Prove that there exists a positive integer $N$ such that there are at least 2005 ordered pairs $(x,y),$ of non-negative integers $x$ and $y$, satisfying $x^2 + y^2 = N.$
Not sure how to get going here. Is there a simple way of solving this problem using Pythagorean Triples?
On
There will be at least one distinct triple for every prime factor of $C$ in a Pythagorean Triple. For example, $1105$ has only $3$ factors: $(5, 13, 17)$ but has $4$ distinct triples with that value of $\sqrt{N}$. $$ f(24,23)=(47,1104,1105)\quad f(31,12)=(817,744,1105)\quad f(32,9)=(943,576,1105)\quad f(33,4)=(1073,264,1105)\quad $$
Having $2005$ factors, your $C$-value could be very large requiring arbitrary precision for over $6000$ digits but it exists. You want $N=C^2$ so it will be larger still.
On
If you're allowed to use the fact that there are infinitely many primitive Pythagorean triples, which isn't too hard to prove, or even just that there are $2005$ primitive Pythagorean triples, then you can proceed as follows. For $1\leq i\leq2005$, let $(a_i,b_i,c_i)$ be a primitive Pythagorean triple, and set $P=\prod_{i=1}^{2005}c_i$. For each $j$ from $1$ to $2005$, let $x_j=(a_j/c_j)P$ and $y_j=(b_j/c_j)P$; in other words, $x_i$ is the same product as $P$ except that the one factor $c_j$ has been changed to $a_j$, and similarly for $y_j$. Then, since $a_j^2+b_j^2=c_j^2$, we have $x_j^2+y_j^2=P^2$. Wo $N=P^2$ has $2005$ representations as a sum of two squares. These representations are all distinct, because the triples $(a_i,b_i,c_i)$ were primitive --- none is proportional to another.
On
The number of ways to write $N$ as a distinct sum of two squares can be found by finding the prime factorisation of $N$ as $$N = 2^{a_0}p^{a_1}\cdots p^{a_s}q^{b_1}\cdots q^{b_r}$$ with $p$ of the form $4k-1$, and $q$ of the from $4k+1$.

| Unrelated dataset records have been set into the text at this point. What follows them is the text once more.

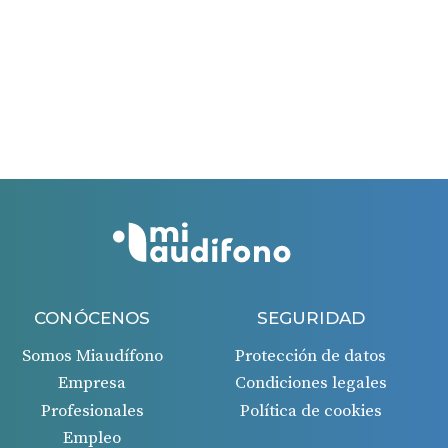
El período máximo para solicitar la ayuda es de 60
días.
El período máximo para solicitar la ayuda es de 60
días desde la fecha de la factura recibida.
Si todo es correcto, recibirás un ingreso en tu cuenta
bancaria 45 días después de la aprobación de la
solicitud.
CONÓCENOS
SEGURIDAD
Somos Miaudífono
Protección de datos
Empresa
Condiciones legales
Profesionales
Política de cookies
Empleo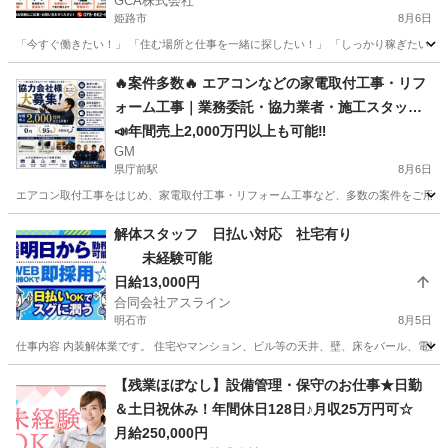
GCA株式会社
姫路市
8月6日
「今すぐ働きたい！」 「住む場所と仕事を一緒に探したい！」 「しっかり稼ぎたい！」 そん
兵庫
姫路市
その他
スタッフ
🔥案件多数🔥 エアコンなどの家電取付工事・リフ
ォーム工事｜業務委託・協力業者・施工スタッフ
募集中｜個人・法人大歓迎｜仕事量・単価に自信
📣年間売上2,000万円以上も可能‼️
GM
あり｜前払い対応も可能｜兵庫県
県庁前駅
8月6日
エアコン取付工事をはじめ、家電取付工事・リフォーム工事など、多数の案件をご用意し
兵庫
神戸市
県庁前駅
その他
スタッフ
解体スタッフ 日払い対応 社宅有り
未経験可能
日給13,000円
合同会社アスライン
明石市
8月5日
仕事内容 内装解体業です。 住宅やマンション、ビル等の天井、壁、床をバール、電動工
兵庫
明石市
その他
スタッフ
【残業ほぼなし】設備管理・保守のお仕事★日勤
＆土日祝休み！年間休日128日♪月収25万円可☆
月給250,000円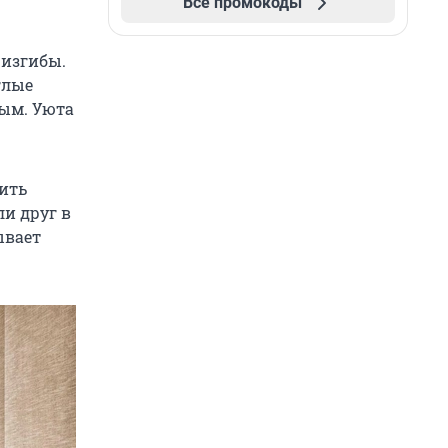
Все промокоды
 изгибы.
глые
ным. Уюта
ить
ли друг в
ывает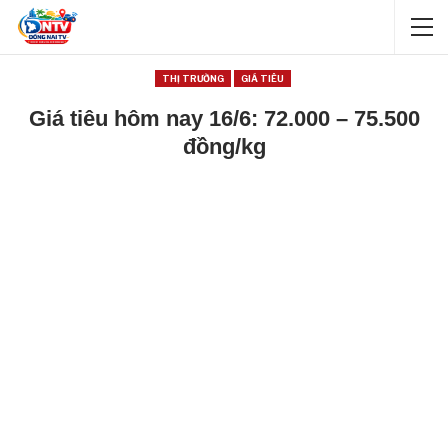
THỊ TRƯỜNG
GIÁ TIÊU
Giá tiêu hôm nay 16/6: 72.000 – 75.500
đồng/kg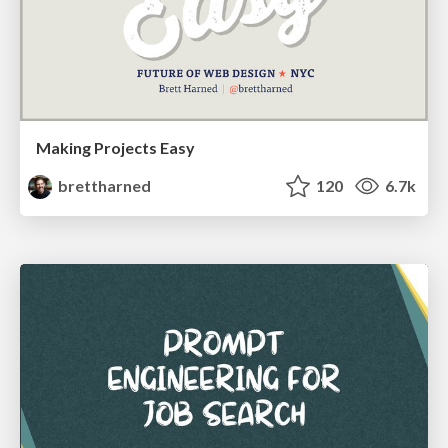
Making Projects Easy
brettharned
120
6.7k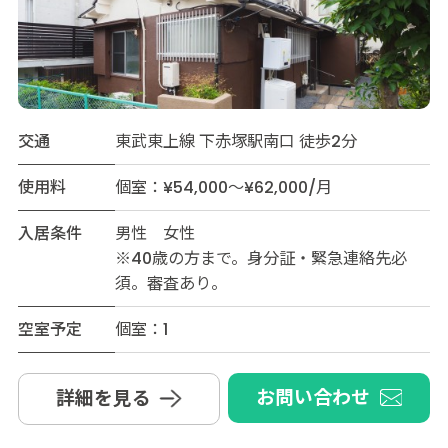
交通
東武東上線 下赤塚駅南口 徒歩2分
使用料
個室：¥54,000～¥62,000/月
入居条件
男性 女性
※40歳の方まで。身分証・緊急連絡先必
須。審査あり。
空室予定
個室：1
お問い合わせ
詳細を見る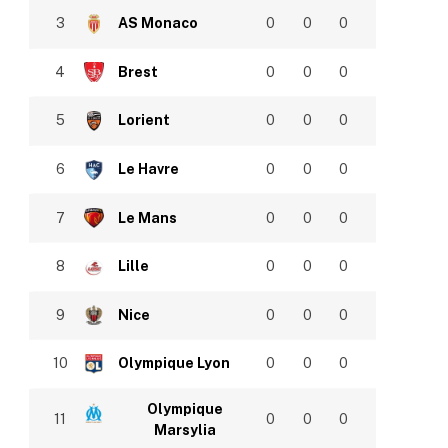
3
AS Monaco
0
0
0
4
Brest
0
0
0
5
Lorient
0
0
0
6
Le Havre
0
0
0
7
Le Mans
0
0
0
8
Lille
0
0
0
9
Nice
0
0
0
10
Olympique Lyon
0
0
0
Olympique
11
0
0
0
Marsylia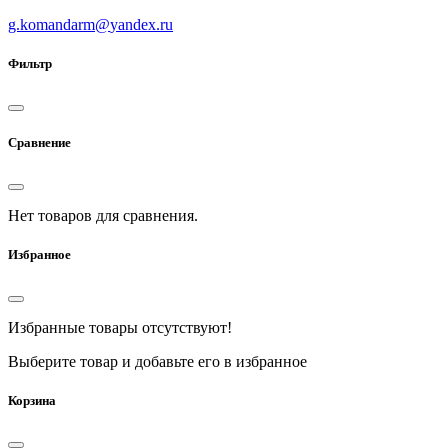
g.komandarm
@
yandex.ru
Фильтр
Сравнение
Нет товаров для сравнения.
Избранное
Избранные товары отсутствуют!
Выберите товар и добавьте его в избранное
Корзина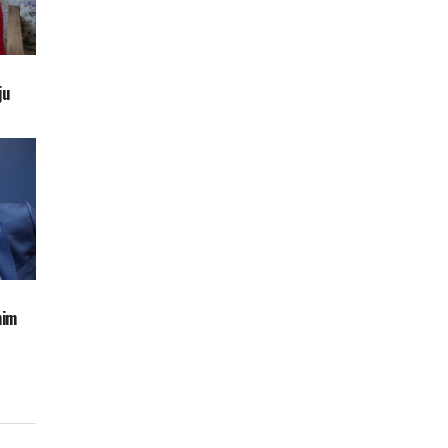
nju
nim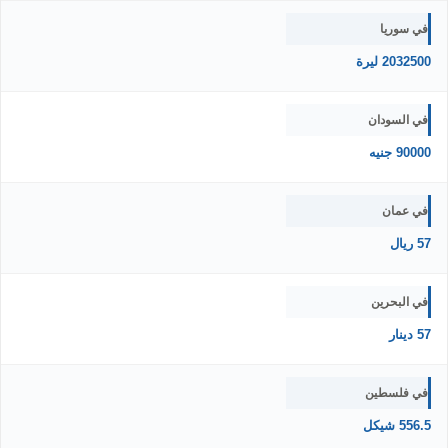
في سوريا
2032500 ليرة
في السودان
90000 جنيه
في عمان
57 ريال
في البحرين
57 دينار
في فلسطين
556.5 شيكل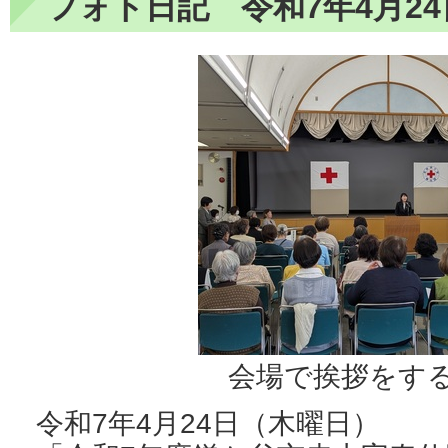
フォト日記 令和7年4月24
会場で挨拶をす
令和7年4月24日（木曜日）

The number of distinct ways to write $N$ as a sum of two squares is then given by $$\begin{cases}2^r-1 \quad & \text{if } n=0, a_0=0 \\ 0 & \text{otherwise}\end{cases}$$ so in order to have at least 2005 distinct ways we need $$N = 5\cdot13\cdot17\cdot29\cdot37\cdot41\cdot53\cdot61\cdot73 = 11472932050385$$ which gives us $2^{11}-1=2047$ primitive pythagorean triples.
Edit: I'm too tired to know how to factorise things, apparently. Major fix, should be right now. Checked my answer using Wolfram.
The question is essentially about factorisation in the ring $\Bbb Z[i]$.
A really cheap way is to take $N = 5^k$ for a sufficiently large $k$.
For every $a$ in the range $[0, k]$, if we write $(1 + 2i)^a(1 - 2i)^{k - a} = x + yi$, then we have $x^2 + y^2 = 5^k$.
There will be some repetitions, but at most by a constant factor, so taking $k$ large enough will be OK.